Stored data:
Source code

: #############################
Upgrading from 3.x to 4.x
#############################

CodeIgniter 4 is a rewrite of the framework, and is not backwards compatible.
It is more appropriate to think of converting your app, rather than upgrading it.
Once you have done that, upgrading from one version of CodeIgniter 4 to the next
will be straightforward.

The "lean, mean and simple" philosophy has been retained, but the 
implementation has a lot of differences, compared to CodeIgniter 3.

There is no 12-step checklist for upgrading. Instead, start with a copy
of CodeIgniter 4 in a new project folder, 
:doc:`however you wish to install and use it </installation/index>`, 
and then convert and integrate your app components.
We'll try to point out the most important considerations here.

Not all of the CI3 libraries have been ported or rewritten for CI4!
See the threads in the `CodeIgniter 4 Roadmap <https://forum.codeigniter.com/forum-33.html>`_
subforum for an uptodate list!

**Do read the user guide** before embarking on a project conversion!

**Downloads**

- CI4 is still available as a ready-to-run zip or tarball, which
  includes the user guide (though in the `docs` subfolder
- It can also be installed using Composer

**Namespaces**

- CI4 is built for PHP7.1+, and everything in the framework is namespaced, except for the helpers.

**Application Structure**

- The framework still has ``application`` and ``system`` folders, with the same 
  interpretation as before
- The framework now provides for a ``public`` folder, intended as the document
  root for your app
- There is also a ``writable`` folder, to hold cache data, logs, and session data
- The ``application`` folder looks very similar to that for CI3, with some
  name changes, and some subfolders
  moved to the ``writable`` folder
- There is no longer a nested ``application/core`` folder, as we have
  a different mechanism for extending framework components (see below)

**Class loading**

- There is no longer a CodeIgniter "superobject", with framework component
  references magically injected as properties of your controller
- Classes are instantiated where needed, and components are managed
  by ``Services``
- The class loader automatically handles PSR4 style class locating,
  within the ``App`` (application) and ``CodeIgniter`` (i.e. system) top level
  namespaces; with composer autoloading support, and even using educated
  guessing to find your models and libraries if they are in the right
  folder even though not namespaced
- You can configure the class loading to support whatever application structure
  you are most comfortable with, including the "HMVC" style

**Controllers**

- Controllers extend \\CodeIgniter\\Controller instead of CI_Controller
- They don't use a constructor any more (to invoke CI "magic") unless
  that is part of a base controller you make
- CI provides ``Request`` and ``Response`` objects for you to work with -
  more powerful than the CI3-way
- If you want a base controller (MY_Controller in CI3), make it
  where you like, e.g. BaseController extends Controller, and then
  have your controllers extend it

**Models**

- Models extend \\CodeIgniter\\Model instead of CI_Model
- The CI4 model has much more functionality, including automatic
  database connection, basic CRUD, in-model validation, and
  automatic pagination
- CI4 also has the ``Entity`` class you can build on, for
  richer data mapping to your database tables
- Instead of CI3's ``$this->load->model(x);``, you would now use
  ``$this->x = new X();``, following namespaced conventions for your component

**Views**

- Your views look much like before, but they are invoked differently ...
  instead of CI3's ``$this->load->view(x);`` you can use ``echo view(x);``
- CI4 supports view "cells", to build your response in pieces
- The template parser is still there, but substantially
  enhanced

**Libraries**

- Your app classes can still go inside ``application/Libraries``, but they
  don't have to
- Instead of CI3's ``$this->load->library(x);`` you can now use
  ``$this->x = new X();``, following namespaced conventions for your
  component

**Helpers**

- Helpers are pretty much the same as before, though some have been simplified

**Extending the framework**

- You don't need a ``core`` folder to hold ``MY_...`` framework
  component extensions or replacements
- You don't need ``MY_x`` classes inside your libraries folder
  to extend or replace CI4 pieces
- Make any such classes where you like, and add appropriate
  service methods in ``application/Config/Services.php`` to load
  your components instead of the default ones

**What is needed**
The required answer is the exact run of lines above starting at the line with "- It can also be installed using Composer" and ending at the line with "where you like, e.g.", with both ends present.

**Solution below**
- It can also be installed using Composer

**Namespaces**

- CI4 is built for PHP7.1+, and everything in the framework is namespaced, except for the helpers.

**Application Structure**

- The framework still has ``application`` and ``system`` folders, with the same 
  interpretation as before
- The framework now provides for a ``public`` folder, intended as the document
  root for your app
- There is also a ``writable`` folder, to hold cache data, logs, and session data
- The ``application`` folder looks very similar to that for CI3, with some
  name changes, and some subfolders
  moved to the ``writable`` folder
- There is no longer a nested ``application/core`` folder, as we have
  a different mechanism for extending framework components (see below)

**Class loading**

- There is no longer a CodeIgniter "superobject", with framework component
  references magically injected as properties of your controller
- Classes are instantiated where needed, and components are managed
  by ``Services``
- The class loader automatically handles PSR4 style class locating,
  within the ``App`` (application) and ``CodeIgniter`` (i.e. system) top level
  namespaces; with composer autoloading support, and even using educated
  guessing to find your models and libraries if they are in the right
  folder even though not namespaced
- You can configure the class loading to support whatever application structure
  you are most comfortable with, including the "HMVC" style

**Controllers**

- Controllers extend \\CodeIgniter\\Controller instead of CI_Controller
- They don't use a constructor any more (to invoke CI "magic") unless
  that is part of a base controller you make
- CI provides ``Request`` and ``Response`` objects for you to work with -
  more powerful than the CI3-way
- If you want a base controller (MY_Controller in CI3), make it
  where you like, e.g. BaseController extends Controller, and then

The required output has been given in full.